The bodily response to wet television texts is wetness itself. At the physical level, one cries tears, sobs, emits beads of sweat, one feels the blood pumping through the bodies, and one gets aroused. One might term these texts as wet genres, and the viewing response watered embodiment, a decidedly liquid version, then, of the body genre (Williams, 1991). However, at the level of sensory experience, one also feels the water on one’s skin; and one feels time and space as liquid phenomena that wash over the face, the skin, and the hairs on one’s body. When wet television technology and the wet text combine, the screen, television world, and domestic space flow into one another, so that immersion is within one, and all around. One feels wet in an environment transformed by watery imagery and liquid sensation.

In many respects the wet body response can be argued to be liberating, translating sense, opening up experience to beyond the border possibilities. The dry confides of the home, and the regulatory way that life and the television viewing experience is normally orchestrated, is washed away, cleansing the body, setting one free, initiating a watery re-birth of sorts. One can argue that the Doctor’s companions are watered embodiments; they travel with him to experience liquid time and space; to escape dry domesticity and a bordered life; and to be wet phenomena, existing in a sea of tears, plasma, fear, and arousal.

Nonetheless, one can also argue that watered embodiment matches the rhythm of contemporary life exactly and the ephemeral condition of liquid modernity. Rather, than wet texts being liberating they channel the fluidity of existence into the home. Finally, the watery escape or voyage is transitory, wetting the home, the body, for a limited time, before normal (dry) service is resumed. Television wetness may work cathartically, allowing the repressed to rise before the tide goes out once more.
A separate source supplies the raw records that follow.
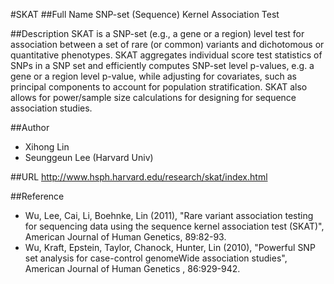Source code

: #SKAT
##Full Name
SNP-set (Sequence) Kernel Association Test

##Description
SKAT is a SNP-set (e.g., a gene or a region) level test for association between a set of rare (or common) variants and dichotomous or quantitative phenotypes. SKAT aggregates individual score test statistics of SNPs in a SNP set and efficiently computes SNP-set level p-values, e.g. a gene or a region level p-value, while adjusting for covariates, such as principal components to account for population stratification. SKAT also allows for power/sample size calculations for designing for sequence association studies.

##Author
* Xihong Lin
* Seunggeun Lee (Harvard Univ)

##URL
http://www.hsph.harvard.edu/research/skat/index.html

##Reference
* Wu, Lee, Cai, Li, Boehnke, Lin (2011), "Rare variant association testing for sequencing data using the sequence kernel association test (SKAT)", American Journal of Human Genetics, 89:82-93.
* Wu, Kraft, Epstein, Taylor, Chanock, Hunter, Lin (2010), "Powerful SNP set analysis for case-control genomeWide association studies", American Journal of Human Genetics , 86:929-942.

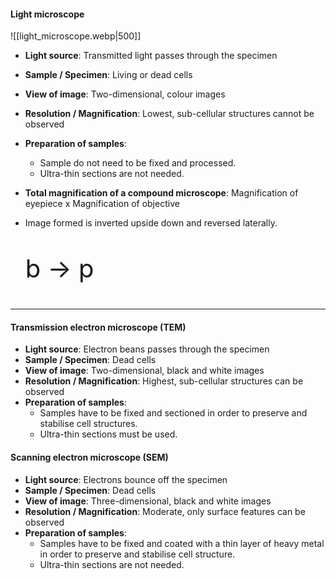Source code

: #### Light microscope
![[light_microscope.webp|500]]
- **Light source**: Transmitted light passes through the specimen
- **Sample / Specimen**: Living or dead cells
- **View of image**: Two-dimensional, colour images
- **Resolution / Magnification**: Lowest, sub-cellular structures cannot be observed
- **Preparation of samples**:
	- Sample do not need to be fixed and processed.
	- Ultra-thin sections are not needed.

- **Total magnification of a compound microscope**:
  Magnification of eyepiece  x  Magnification of objective
- Image formed is inverted upside down and reversed laterally.
  <p style="font-size: 40px">b → p</p>

<hr>

#### Transmission electron microscope (TEM)
- **Light source**: Electron beans passes through the specimen
- **Sample / Specimen**: Dead cells
- **View of image**: Two-dimensional, black and white images
- **Resolution / Magnification**: Highest, sub-cellular structures can be observed
- **Preparation of samples**:
	- Samples have to be fixed and sectioned in order to preserve and stabilise cell structures.
	- Ultra-thin sections must be used.

#### Scanning electron microscope (SEM)
- **Light source**: Electrons bounce off the specimen
- **Sample / Specimen**: Dead cells
- **View of image**: Three-dimensional, black and white images
- **Resolution / Magnification**: Moderate, only surface features can be observed
- **Preparation of samples**:
	- Samples have to be fixed and coated with a thin layer of heavy metal in order to preserve and stabilise cell structure.
	- Ultra-thin sections are not needed.

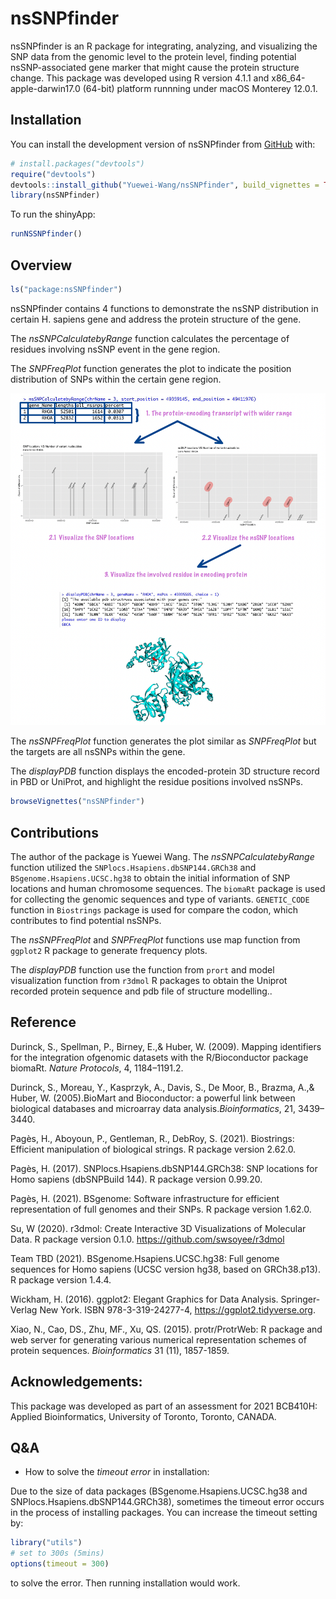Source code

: 
<!-- README.md is generated from README.Rmd. Please edit that file -->

# nsSNPfinder

<!-- badges: start -->
<!-- badges: end -->

nsSNPfinder is an R package for integrating, analyzing, and visualizing
the SNP data from the genomic level to the protein level, finding
potential nsSNP-associated gene marker that might cause the protein
structure change. This package was developed using R version 4.1.1 and
x86_64-apple-darwin17.0 (64-bit) platform runnning under macOS Monterey
12.0.1.

## Installation

You can install the development version of nsSNPfinder from
[GitHub](https://github.com/) with:

``` r
# install.packages("devtools")
require("devtools")
devtools::install_github("Yuewei-Wang/nsSNPfinder", build_vignettes = TRUE)
library(nsSNPfinder)
```

To run the shinyApp:

``` r
runNSSNPfinder()
```

## Overview

``` r
ls("package:nsSNPfinder")
```

nsSNPfinder contains 4 functions to demonstrate the nsSNP distribution
in certain H. sapiens gene and address the protein structure of the
gene.

The *nsSNPCalculatebyRange* function calculates the percentage of
residues involving nsSNP event in the gene region.

The *SNPFreqPlot* function generates the plot to indicate the position
distribution of SNPs within the certain gene region.

![](./inst/extdata/overview.png)

The *nsSNPFreqPlot* function generates the plot similar as *SNPFreqPlot*
but the targets are all nsSNPs within the gene.

The *displayPDB* function displays the encoded-protein 3D structure
record in PBD or UniProt, and highlight the residue positions involved
nsSNPs.

``` r
browseVignettes("nsSNPfinder")
```

## Contributions

The author of the package is Yuewei Wang. The *nsSNPCalculatebyRange*
function utilized the `SNPlocs.Hsapiens.dbSNP144.GRCh38` and
`BSgenome.Hsapiens.UCSC.hg38` to obtain the initial information of SNP
locations and human chromosome sequences. The `biomaRt` package is used
for collecting the genomic sequences and type of variants.
`GENETIC_CODE` function in `Biostrings` package is used for compare the
codon, which contributes to find potential nsSNPs.

The *nsSNPFreqPlot* and *SNPFreqPlot* functions use map function from
`ggplot2` R package to generate frequency plots.

The *displayPDB* function use the function from `prort` and model
visualization function from `r3dmol` R packages to obtain the Uniprot
recorded protein sequence and pdb file of structure modelling..

## Reference

Durinck, S., Spellman, P., Birney, E.,& Huber, W. (2009). Mapping
identifiers for the integration ofgenomic datasets with the
R/Bioconductor package biomaRt. *Nature Protocols*, 4, 1184–1191.2.

Durinck, S., Moreau, Y., Kasprzyk, A., Davis, S., De Moor, B., Brazma,
A.,& Huber, W. (2005).BioMart and Bioconductor: a powerful link between
biological databases and microarray data analysis.*Bioinformatics*, 21,
3439–3440.

Pagès, H., Aboyoun, P., Gentleman, R., DebRoy, S. (2021). Biostrings:
Efficient manipulation of biological strings. R package version 2.62.0.

Pagès, H. (2017). SNPlocs.Hsapiens.dbSNP144.GRCh38: SNP locations for
Homo sapiens (dbSNPBuild 144). R package version 0.99.20.

Pagès, H. (2021). BSgenome: Software infrastructure for efficient
representation of full genomes and their SNPs. R package version 1.62.0.

Su, W (2020). r3dmol: Create Interactive 3D Visualizations of Molecular
Data. R package version 0.1.0. <https://github.com/swsoyee/r3dmol>

Team TBD (2021). BSgenome.Hsapiens.UCSC.hg38: Full genome sequences for
Homo sapiens (UCSC version hg38, based on GRCh38.p13). R package version
1.4.4.

Wickham, H. (2016). ggplot2: Elegant Graphics for Data Analysis.
Springer-Verlag New York. ISBN 978-3-319-24277-4,
<https://ggplot2.tidyverse.org>.

Xiao, N., Cao, DS., Zhu, MF., Xu, QS. (2015). protr/ProtrWeb: R package
and web server for generating various numerical representation schemes
of protein sequences. *Bioinformatics* 31 (11), 1857-1859.

## Acknowledgements:

This package was developed as part of an assessment for 2021 BCB410H:
Applied Bioinformatics, University of Toronto, Toronto, CANADA.

## Q&A

-   How to solve the *timeout error* in installation:

Due to the size of data packages (BSgenome.Hsapiens.UCSC.hg38 and
SNPlocs.Hsapiens.dbSNP144.GRCh38), sometimes the timeout error occurs in
the process of installing packages. You can increase the timeout setting
by:

``` r
library("utils")
# set to 300s (5mins)
options(timeout = 300)
```

to solve the error. Then running installation would work.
Television wetness may be an aquatic form of the carnival, allowing one to swim free for a while  before returning to service the needs of liquid capitalism. In The Angel’s Take Manhattan (September, 2012) episode of Doctor Who, Amy ultimately opts for the dry life with Rory, deciding to preserve ‘time’ as it is presently experienced; to stop her sea-going voyages; and to live out a normal life back on Earth. And there was not a dry eye in the house.

 

 

Sean Redmond is an Associate Professor of Media and Communication at Deakin University, Melbourne, Australia. He writes on stardom and celebrity, science fiction, screen aesthetics, and authorship. His latest book on the cinema of Takeshi Kitano comes out later this year with Columbia University Press.